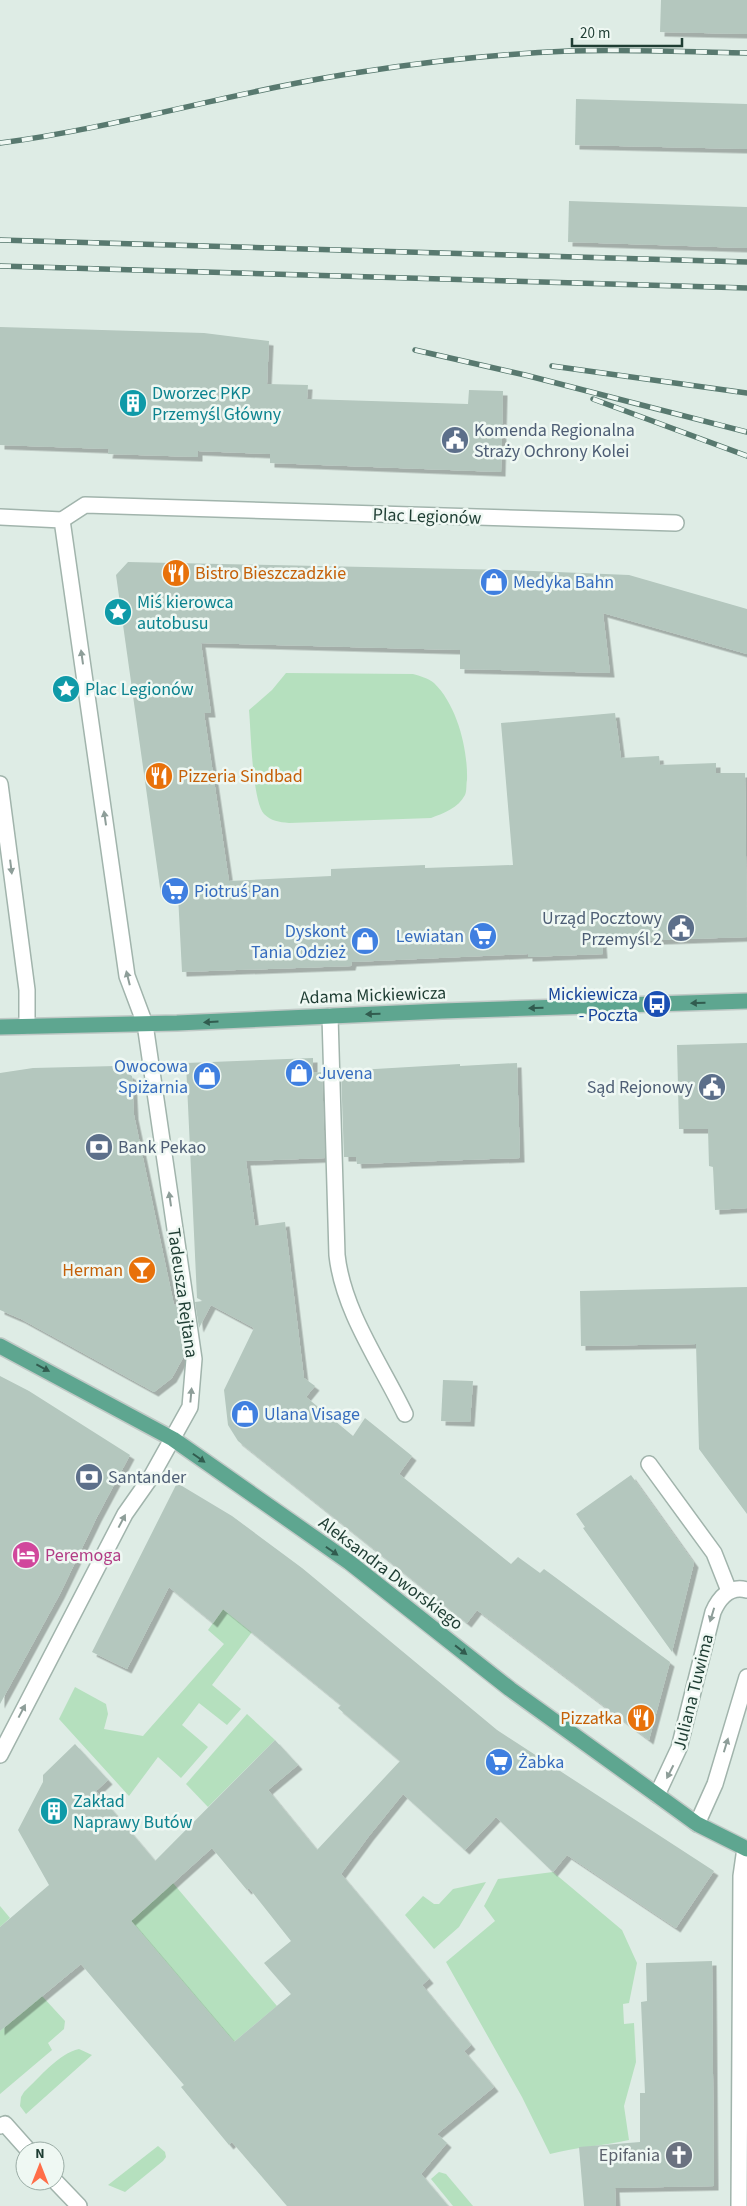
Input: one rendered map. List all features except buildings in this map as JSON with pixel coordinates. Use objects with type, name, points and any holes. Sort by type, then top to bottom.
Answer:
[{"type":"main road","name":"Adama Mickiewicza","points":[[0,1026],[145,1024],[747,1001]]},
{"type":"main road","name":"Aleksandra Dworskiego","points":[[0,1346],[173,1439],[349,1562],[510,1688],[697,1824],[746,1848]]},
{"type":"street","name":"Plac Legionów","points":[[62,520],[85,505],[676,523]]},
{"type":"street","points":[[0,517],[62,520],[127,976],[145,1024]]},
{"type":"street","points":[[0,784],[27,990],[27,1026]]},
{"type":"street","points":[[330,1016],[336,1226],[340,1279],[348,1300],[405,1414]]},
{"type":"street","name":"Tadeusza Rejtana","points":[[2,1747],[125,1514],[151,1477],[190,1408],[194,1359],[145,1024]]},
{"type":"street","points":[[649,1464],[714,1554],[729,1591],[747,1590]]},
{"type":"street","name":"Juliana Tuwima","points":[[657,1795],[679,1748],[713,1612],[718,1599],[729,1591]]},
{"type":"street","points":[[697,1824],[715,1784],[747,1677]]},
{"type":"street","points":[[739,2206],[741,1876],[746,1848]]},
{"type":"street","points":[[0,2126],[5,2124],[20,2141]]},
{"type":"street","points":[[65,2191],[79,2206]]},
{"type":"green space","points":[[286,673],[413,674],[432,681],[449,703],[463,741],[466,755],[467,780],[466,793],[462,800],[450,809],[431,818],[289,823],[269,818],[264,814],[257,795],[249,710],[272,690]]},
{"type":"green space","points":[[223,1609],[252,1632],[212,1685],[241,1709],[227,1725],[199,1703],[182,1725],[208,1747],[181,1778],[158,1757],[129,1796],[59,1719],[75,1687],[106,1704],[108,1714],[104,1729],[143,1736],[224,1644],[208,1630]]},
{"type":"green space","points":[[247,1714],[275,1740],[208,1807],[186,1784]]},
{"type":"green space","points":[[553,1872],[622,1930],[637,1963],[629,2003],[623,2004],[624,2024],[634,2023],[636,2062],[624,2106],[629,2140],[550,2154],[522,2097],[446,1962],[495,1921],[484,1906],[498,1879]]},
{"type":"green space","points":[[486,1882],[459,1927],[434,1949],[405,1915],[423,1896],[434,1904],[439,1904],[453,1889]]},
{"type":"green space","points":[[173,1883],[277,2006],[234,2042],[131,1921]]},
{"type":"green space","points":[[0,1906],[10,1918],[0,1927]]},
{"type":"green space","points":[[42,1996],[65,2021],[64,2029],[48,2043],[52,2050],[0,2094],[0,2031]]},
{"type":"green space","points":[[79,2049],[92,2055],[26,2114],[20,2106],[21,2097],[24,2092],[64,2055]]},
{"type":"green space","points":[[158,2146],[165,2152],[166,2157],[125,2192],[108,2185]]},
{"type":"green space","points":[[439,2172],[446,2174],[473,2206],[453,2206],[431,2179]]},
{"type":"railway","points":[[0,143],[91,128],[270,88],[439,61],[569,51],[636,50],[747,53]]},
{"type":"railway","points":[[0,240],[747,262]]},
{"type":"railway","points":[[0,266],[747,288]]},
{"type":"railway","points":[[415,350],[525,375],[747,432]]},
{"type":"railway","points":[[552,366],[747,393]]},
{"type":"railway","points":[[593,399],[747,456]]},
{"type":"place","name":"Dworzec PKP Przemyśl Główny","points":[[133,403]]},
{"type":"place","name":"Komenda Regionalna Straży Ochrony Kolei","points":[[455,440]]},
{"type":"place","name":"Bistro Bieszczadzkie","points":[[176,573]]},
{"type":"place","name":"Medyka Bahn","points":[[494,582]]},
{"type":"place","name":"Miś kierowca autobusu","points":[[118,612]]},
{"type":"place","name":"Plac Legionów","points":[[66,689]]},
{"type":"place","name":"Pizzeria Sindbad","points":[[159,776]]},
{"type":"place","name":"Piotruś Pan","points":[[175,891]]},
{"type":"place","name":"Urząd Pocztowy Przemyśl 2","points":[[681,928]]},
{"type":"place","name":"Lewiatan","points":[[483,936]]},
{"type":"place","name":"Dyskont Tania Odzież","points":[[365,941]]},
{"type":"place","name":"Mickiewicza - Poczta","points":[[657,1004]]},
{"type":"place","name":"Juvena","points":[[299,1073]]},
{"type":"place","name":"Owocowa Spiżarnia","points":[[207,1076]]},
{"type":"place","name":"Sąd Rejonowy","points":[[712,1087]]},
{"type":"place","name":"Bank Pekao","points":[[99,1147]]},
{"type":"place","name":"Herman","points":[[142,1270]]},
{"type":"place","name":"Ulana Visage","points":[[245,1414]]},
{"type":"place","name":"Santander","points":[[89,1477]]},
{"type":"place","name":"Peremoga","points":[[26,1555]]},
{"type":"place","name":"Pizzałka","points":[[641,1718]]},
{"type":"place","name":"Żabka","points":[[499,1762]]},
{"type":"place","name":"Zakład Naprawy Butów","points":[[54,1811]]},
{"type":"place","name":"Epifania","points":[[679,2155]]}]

○ ○ ○ ○

* [Description of the task]: Since the pictures are not wanted, transcribe the rest of the listing above exactly.

* [Expected answer]:
Input: one rendered map. List all features except buildings in this map as JSON with pixel coordinates. Use objects with type, name, points and any holes. Sort by type, then top to bottom.
Answer:
[{"type":"main road","name":"Adama Mickiewicza","points":[[0,1026],[145,1024],[747,1001]]},
{"type":"main road","name":"Aleksandra Dworskiego","points":[[0,1346],[173,1439],[349,1562],[510,1688],[697,1824],[746,1848]]},
{"type":"street","name":"Plac Legionów","points":[[62,520],[85,505],[676,523]]},
{"type":"street","points":[[0,517],[62,520],[127,976],[145,1024]]},
{"type":"street","points":[[0,784],[27,990],[27,1026]]},
{"type":"street","points":[[330,1016],[336,1226],[340,1279],[348,1300],[405,1414]]},
{"type":"street","name":"Tadeusza Rejtana","points":[[2,1747],[125,1514],[151,1477],[190,1408],[194,1359],[145,1024]]},
{"type":"street","points":[[649,1464],[714,1554],[729,1591],[747,1590]]},
{"type":"street","name":"Juliana Tuwima","points":[[657,1795],[679,1748],[713,1612],[718,1599],[729,1591]]},
{"type":"street","points":[[697,1824],[715,1784],[747,1677]]},
{"type":"street","points":[[739,2206],[741,1876],[746,1848]]},
{"type":"street","points":[[0,2126],[5,2124],[20,2141]]},
{"type":"street","points":[[65,2191],[79,2206]]},
{"type":"green space","points":[[286,673],[413,674],[432,681],[449,703],[463,741],[466,755],[467,780],[466,793],[462,800],[450,809],[431,818],[289,823],[269,818],[264,814],[257,795],[249,710],[272,690]]},
{"type":"green space","points":[[223,1609],[252,1632],[212,1685],[241,1709],[227,1725],[199,1703],[182,1725],[208,1747],[181,1778],[158,1757],[129,1796],[59,1719],[75,1687],[106,1704],[108,1714],[104,1729],[143,1736],[224,1644],[208,1630]]},
{"type":"green space","points":[[247,1714],[275,1740],[208,1807],[186,1784]]},
{"type":"green space","points":[[553,1872],[622,1930],[637,1963],[629,2003],[623,2004],[624,2024],[634,2023],[636,2062],[624,2106],[629,2140],[550,2154],[522,2097],[446,1962],[495,1921],[484,1906],[498,1879]]},
{"type":"green space","points":[[486,1882],[459,1927],[434,1949],[405,1915],[423,1896],[434,1904],[439,1904],[453,1889]]},
{"type":"green space","points":[[173,1883],[277,2006],[234,2042],[131,1921]]},
{"type":"green space","points":[[0,1906],[10,1918],[0,1927]]},
{"type":"green space","points":[[42,1996],[65,2021],[64,2029],[48,2043],[52,2050],[0,2094],[0,2031]]},
{"type":"green space","points":[[79,2049],[92,2055],[26,2114],[20,2106],[21,2097],[24,2092],[64,2055]]},
{"type":"green space","points":[[158,2146],[165,2152],[166,2157],[125,2192],[108,2185]]},
{"type":"green space","points":[[439,2172],[446,2174],[473,2206],[453,2206],[431,2179]]},
{"type":"railway","points":[[0,143],[91,128],[270,88],[439,61],[569,51],[636,50],[747,53]]},
{"type":"railway","points":[[0,240],[747,262]]},
{"type":"railway","points":[[0,266],[747,288]]},
{"type":"railway","points":[[415,350],[525,375],[747,432]]},
{"type":"railway","points":[[552,366],[747,393]]},
{"type":"railway","points":[[593,399],[747,456]]},
{"type":"place","name":"Dworzec PKP Przemyśl Główny","points":[[133,403]]},
{"type":"place","name":"Komenda Regionalna Straży Ochrony Kolei","points":[[455,440]]},
{"type":"place","name":"Bistro Bieszczadzkie","points":[[176,573]]},
{"type":"place","name":"Medyka Bahn","points":[[494,582]]},
{"type":"place","name":"Miś kierowca autobusu","points":[[118,612]]},
{"type":"place","name":"Plac Legionów","points":[[66,689]]},
{"type":"place","name":"Pizzeria Sindbad","points":[[159,776]]},
{"type":"place","name":"Piotruś Pan","points":[[175,891]]},
{"type":"place","name":"Urząd Pocztowy Przemyśl 2","points":[[681,928]]},
{"type":"place","name":"Lewiatan","points":[[483,936]]},
{"type":"place","name":"Dyskont Tania Odzież","points":[[365,941]]},
{"type":"place","name":"Mickiewicza - Poczta","points":[[657,1004]]},
{"type":"place","name":"Juvena","points":[[299,1073]]},
{"type":"place","name":"Owocowa Spiżarnia","points":[[207,1076]]},
{"type":"place","name":"Sąd Rejonowy","points":[[712,1087]]},
{"type":"place","name":"Bank Pekao","points":[[99,1147]]},
{"type":"place","name":"Herman","points":[[142,1270]]},
{"type":"place","name":"Ulana Visage","points":[[245,1414]]},
{"type":"place","name":"Santander","points":[[89,1477]]},
{"type":"place","name":"Peremoga","points":[[26,1555]]},
{"type":"place","name":"Pizzałka","points":[[641,1718]]},
{"type":"place","name":"Żabka","points":[[499,1762]]},
{"type":"place","name":"Zakład Naprawy Butów","points":[[54,1811]]},
{"type":"place","name":"Epifania","points":[[679,2155]]}]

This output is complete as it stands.